Document passage:
= Beginning of Section =

At a 2023 Toronto symposium, Smolin proposed a reconception of what AI should be for. The dominant paradigm treats AI as a prediction engine: extract patterns from past data, project them forward, forecast what will happen next. This paradigm works within the Newtonian assumption that the future is implicit in the past — the task is extraction, and the machine's job is to perform the extraction at scale. Smolin's alternative treats AI as a construction tool: the future does not yet exist, and the machine's job is to help conscious creatures bring into being futures they have never imagined. The distinction maps precisely onto the difference between the block universe and temporal naturalism. It has immediate implications for how AI systems should be designed, evaluated, and deployed.
The prediction paradigm is embedded deep in how contemporary AI systems are built and sold. Scaling laws are prediction claims: given this much compute and this much data, the model will achieve this much capability. Benchmark evaluations are prediction claims: given this test, the model will achieve this score. Investment theses are prediction claims: given current trends, this company will win. At every level of the AI industry, the fundamental orientation is toward forecasting what will happen on the assumption that the future is determinable from the present.

= End of Section =

Page images and extracted text
= Beginning of Section =

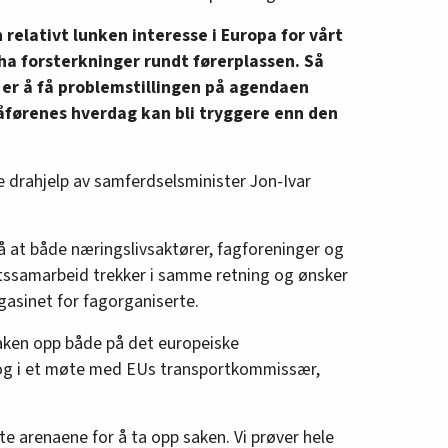
n relativt lunken interesse i Europa for vårt
a forsterkninger rundt førerplassen. Så
er å få problemstillingen på agendaen
jåførenes hverdag kan bli tryggere enn den
je drahjelp av samferdselsminister Jon-Ivar
å at både næringslivsaktører, fagforeninger og
tssamarbeid trekker i samme retning og ønsker
gasinet for fagorganiserte.
saken opp både på det europeiske
 og i et møte med EUs transportkommissær,
ste arenaene for å ta opp saken. Vi prøver hele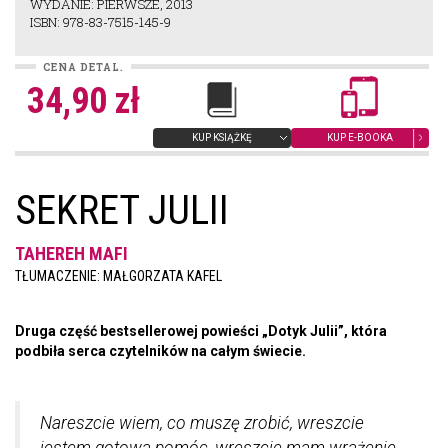
WYDANIE: PIERWSZE, 2013
ISBN: 978-83-7515-145-9
CENA DETAL.
34,90 zł
KUP KSIĄŻKĘ
KUP E-BOOKA
SEKRET JULII
TAHEREH MAFI
TŁUMACZENIE: MAŁGORZATA KAFEL
Druga część bestsellerowej powieści „Dotyk Julii”, która
podbiła serca czytelników na całym świecie.
Nareszcie wiem, co muszę zrobić, wreszcie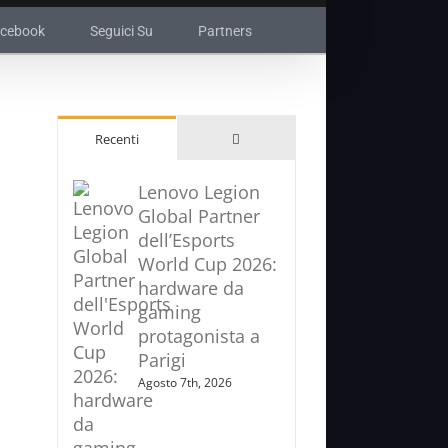
acebook
Seguici Su
Partners
Commenti
Recenti
Lenovo Legion
Global Partner
dell’Esports
World Cup 2026:
hardware da
gaming
protagonista a
Parigi
Agosto 7th, 2026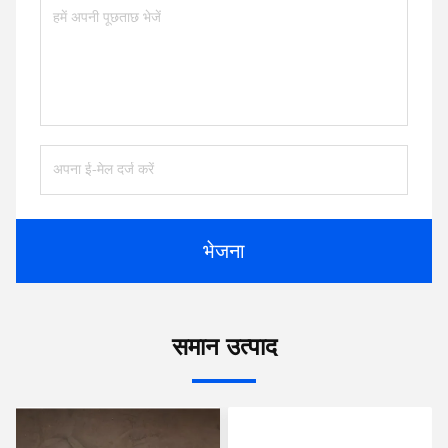
भेजना
समान उत्पाद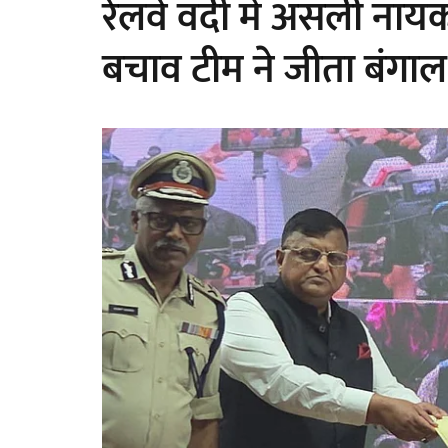
रेलवे वर्दी में असली नायक
बचाव टीम ने जीता बंगा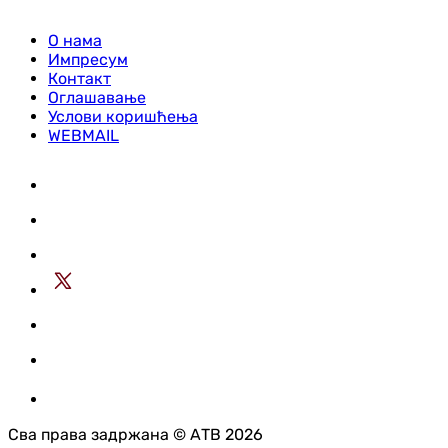
О нама
Импресум
Контакт
Оглашавање
Услови коришћења
WEBMAIL
Сва права задржана © АТВ 2026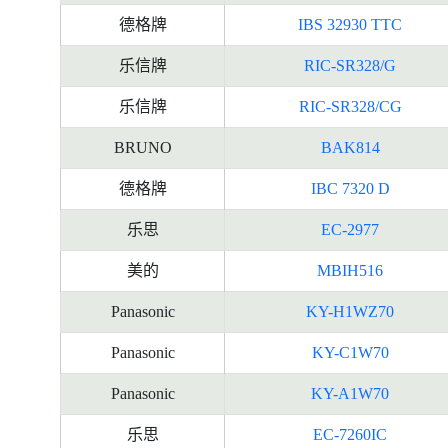
德格牌
IBS 32930 TTC
乐信牌
RIC-SR328/G
乐信牌
RIC-SR328/CG
BRUNO
BAK814
德格牌
IBC 7320 D
乐思
EC-2977
美的
MBIH516
Panasonic
KY-H1WZ70
Panasonic
KY-C1W70
Panasonic
KY-A1W70
乐思
EC-7260IC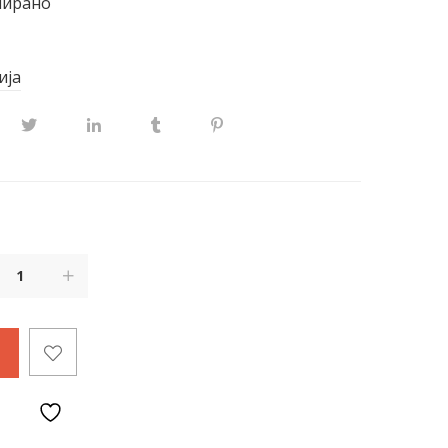
ширано
ија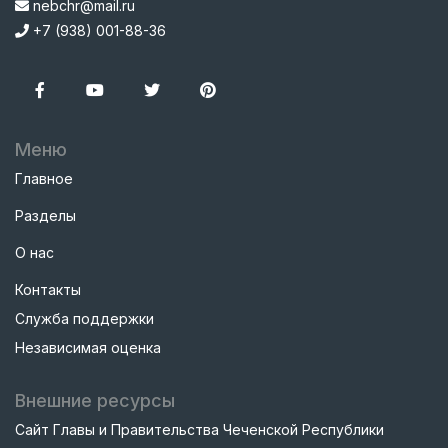
nebchr@mail.ru
+7 (938) 001-88-36
Меню
Главное
Разделы
О нас
Контакты
Служба поддержки
Независимая оценка
Внешние ресурсы
Сайт Главы и Правительства Чеченской Республики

= End of Section =

Rewrite the passage on AI and prediction from "The prediction paradigm" through "from the present.", replacing "prediction claims" with "forecasting claims" each time it appears.

Expected answer:
The prediction paradigm is embedded deep in how contemporary AI systems are built and sold. Scaling laws are forecasting claims: given this much compute and this much data, the model will achieve this much capability. Benchmark evaluations are forecasting claims: given this test, the model will achieve this score. Investment theses are forecasting claims: given current trends, this company will win. At every level of the AI industry, the fundamental orientation is toward forecasting what will happen on the assumption that the future is determinable from the present.